Si bien el caso de la propiedad privada es el más extremo, no es ni mucho menos el más absurdo o diabólico de cuantos ocurrieron en su día. La condena de enfermos mentales con jueces decidiendo que no existe enfermedad alguno independientemente de la opinión médica afirmativa ante el caso de demencia —lo cual nos confronta de nuevo, sólo que aquí ya en un entorno prácticamente satírico, con Michel Foucault— o el absurdo caso extremo de la condena a muerta de animales de granja, en ambos campos supeditados a la opinión de que ambos estaban en posesión de plena voluntad sobre sus actos, son algunos de los casos más infames de la historia del derecho inglés. Toda condena se regía por una marcada onto-teología cristiana de fuerte raigambre entre las clases más pudientes que aplicaban, en sus formas más extremas, el peso de una idea de justicia considerada a partir de la voluntad absoluta de todo ser en tanto regidor de su propia voluntad en todo caso de la existencia. Cuando las personas son condenadas a muerte bajo este sistema no sólo ven su vida arrebatada, sino que se les arrebata también incluso la condición de hombres en tanto su voluntad es considerada siempre inhumana, como la de un animal: el asesino es un animal, el pobre una cosa.
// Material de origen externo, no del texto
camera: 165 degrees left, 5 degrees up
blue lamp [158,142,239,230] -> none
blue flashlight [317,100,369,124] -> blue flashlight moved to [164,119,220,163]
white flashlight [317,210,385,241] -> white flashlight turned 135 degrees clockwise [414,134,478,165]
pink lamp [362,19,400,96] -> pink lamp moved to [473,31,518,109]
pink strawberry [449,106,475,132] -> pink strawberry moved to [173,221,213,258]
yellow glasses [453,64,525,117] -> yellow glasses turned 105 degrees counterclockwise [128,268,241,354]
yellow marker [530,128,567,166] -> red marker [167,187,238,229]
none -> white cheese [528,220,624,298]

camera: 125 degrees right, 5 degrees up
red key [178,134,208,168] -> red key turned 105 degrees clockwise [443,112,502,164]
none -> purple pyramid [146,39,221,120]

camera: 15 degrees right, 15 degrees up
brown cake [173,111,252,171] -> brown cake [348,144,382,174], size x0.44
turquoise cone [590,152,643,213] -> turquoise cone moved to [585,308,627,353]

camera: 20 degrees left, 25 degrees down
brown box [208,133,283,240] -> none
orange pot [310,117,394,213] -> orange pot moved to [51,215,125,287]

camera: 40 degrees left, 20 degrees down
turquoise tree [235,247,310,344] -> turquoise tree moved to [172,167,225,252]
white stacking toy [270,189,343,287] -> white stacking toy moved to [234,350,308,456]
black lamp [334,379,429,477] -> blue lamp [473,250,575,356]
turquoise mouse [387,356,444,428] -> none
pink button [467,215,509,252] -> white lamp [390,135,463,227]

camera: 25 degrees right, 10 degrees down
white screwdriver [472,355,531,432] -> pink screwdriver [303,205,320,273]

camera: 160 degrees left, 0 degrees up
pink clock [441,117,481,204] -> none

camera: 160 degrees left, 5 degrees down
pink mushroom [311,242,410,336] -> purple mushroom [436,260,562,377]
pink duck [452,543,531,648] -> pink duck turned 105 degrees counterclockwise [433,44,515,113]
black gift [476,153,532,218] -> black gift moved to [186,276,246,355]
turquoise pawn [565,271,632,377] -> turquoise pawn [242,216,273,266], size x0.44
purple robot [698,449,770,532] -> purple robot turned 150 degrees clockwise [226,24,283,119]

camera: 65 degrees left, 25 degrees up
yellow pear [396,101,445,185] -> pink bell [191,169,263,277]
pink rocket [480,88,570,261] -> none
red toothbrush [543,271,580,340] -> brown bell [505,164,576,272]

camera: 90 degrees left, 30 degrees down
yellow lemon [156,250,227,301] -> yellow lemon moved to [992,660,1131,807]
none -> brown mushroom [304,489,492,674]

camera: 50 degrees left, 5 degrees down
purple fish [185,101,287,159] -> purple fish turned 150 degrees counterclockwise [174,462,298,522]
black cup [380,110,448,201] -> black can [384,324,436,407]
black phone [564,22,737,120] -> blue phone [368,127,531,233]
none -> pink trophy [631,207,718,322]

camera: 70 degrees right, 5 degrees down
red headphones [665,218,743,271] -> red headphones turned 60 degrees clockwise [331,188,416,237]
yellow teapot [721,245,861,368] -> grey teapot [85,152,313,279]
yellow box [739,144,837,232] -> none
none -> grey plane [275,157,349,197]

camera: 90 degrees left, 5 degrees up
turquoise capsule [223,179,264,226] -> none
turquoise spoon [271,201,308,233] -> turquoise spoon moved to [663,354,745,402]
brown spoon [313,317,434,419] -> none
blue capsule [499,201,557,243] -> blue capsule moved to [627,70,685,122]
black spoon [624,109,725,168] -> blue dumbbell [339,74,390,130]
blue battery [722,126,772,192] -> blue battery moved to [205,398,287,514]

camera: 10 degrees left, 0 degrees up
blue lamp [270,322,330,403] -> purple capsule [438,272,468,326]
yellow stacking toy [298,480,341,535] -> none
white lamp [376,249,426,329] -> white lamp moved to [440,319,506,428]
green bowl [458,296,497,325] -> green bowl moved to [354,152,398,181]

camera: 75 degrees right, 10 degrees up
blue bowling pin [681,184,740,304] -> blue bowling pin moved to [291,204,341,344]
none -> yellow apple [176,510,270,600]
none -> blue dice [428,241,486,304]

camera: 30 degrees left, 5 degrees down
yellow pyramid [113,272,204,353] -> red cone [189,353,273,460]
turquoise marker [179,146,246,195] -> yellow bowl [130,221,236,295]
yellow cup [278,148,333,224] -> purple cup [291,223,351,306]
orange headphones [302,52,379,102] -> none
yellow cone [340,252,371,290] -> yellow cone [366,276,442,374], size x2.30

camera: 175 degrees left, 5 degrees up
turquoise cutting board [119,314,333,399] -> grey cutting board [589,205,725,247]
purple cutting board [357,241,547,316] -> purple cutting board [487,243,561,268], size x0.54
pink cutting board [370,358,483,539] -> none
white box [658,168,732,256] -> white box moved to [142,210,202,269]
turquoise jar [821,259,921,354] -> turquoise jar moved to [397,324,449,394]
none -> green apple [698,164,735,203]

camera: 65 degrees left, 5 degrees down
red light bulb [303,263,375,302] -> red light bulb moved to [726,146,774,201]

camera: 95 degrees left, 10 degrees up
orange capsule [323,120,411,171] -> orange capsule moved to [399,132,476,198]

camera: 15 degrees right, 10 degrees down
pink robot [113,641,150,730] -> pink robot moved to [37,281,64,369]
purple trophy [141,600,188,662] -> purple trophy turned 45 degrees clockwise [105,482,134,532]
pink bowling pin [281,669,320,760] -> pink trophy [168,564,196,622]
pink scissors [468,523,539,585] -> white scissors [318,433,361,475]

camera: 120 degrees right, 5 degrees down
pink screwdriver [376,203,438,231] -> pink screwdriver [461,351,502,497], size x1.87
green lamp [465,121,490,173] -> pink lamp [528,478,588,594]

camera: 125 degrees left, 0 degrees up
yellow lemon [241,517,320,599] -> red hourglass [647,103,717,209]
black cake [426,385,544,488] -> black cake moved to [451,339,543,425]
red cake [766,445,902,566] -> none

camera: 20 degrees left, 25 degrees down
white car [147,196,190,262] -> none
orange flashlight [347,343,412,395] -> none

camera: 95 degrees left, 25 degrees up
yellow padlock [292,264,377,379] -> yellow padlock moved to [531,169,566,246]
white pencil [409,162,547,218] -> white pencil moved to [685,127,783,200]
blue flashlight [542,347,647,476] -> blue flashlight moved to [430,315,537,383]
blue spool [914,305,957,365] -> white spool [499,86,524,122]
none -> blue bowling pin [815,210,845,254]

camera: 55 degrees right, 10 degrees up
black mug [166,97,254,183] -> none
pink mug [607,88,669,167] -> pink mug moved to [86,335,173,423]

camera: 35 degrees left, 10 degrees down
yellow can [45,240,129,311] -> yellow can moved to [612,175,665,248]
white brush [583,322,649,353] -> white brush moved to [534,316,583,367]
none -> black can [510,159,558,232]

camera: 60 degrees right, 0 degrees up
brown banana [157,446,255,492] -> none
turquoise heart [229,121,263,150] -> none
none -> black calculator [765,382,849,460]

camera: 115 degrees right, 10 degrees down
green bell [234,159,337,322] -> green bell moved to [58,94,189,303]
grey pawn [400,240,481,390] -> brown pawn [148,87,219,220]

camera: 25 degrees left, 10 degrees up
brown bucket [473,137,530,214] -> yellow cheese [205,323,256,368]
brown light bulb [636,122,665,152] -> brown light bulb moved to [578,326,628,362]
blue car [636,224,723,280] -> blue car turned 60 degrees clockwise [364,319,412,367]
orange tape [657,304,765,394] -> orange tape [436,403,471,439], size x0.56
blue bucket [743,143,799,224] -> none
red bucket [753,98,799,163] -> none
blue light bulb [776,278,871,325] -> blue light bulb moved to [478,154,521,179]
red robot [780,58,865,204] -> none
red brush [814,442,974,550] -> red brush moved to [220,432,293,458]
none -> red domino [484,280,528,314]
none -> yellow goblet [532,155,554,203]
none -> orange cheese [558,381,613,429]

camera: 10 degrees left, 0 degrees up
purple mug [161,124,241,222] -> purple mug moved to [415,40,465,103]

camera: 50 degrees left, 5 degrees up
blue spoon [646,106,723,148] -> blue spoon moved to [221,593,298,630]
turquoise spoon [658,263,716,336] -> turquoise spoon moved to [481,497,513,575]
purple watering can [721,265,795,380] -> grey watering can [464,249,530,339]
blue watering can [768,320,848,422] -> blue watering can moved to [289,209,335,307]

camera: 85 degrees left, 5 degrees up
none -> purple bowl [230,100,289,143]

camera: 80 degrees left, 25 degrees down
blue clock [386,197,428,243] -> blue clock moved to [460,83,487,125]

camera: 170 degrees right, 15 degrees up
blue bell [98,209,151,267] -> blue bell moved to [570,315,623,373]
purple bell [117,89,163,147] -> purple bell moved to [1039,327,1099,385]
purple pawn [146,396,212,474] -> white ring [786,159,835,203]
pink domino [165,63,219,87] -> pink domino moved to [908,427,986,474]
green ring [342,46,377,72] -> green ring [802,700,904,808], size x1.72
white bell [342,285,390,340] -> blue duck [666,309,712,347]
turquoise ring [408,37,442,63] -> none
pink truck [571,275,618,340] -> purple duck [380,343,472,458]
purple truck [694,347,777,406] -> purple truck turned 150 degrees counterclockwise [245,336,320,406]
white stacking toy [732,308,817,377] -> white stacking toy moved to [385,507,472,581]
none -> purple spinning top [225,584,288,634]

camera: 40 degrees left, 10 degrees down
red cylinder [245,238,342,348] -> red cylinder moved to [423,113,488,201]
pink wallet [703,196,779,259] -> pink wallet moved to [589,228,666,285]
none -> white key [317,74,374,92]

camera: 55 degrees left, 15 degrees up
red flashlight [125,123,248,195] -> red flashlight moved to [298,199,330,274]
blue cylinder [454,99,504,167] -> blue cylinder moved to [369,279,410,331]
La aterradora conclusión de todo es ver como mientras el pueblo llano conocía las vicisitudes propias del libre albedrío, del como la voluntad no siempre puede más que el hambre, la locura o el ser un burro, sus legisladores les negaban toda visión de realidad que en ellos había: no creían que estuvieran equivocados, creían que el pueblo llano carecía de cualquier noción real sobre su propia existencia. Los legisladores no escuchaban mientras el pueblo sufría y moría por unas leyes absurdas que acabaron siendo abolidas por la lógica misma del paradigma antropológico que la mayoría, sólo tras décadas de lucha, logro inculcar en sus ciegos jueces por el desuso de la imposición del paradigma cultural cercano al humanismo. Lo terrorífico de la historia que nos cuenta Koestler no es la vehemencia con la que sostenían la pena de muerte los jueces, sino la virulencia con la que falsearon la realidad del presente para que se ajustara a sus obscenos intereses teñidos con la sangre del pueblo soberano.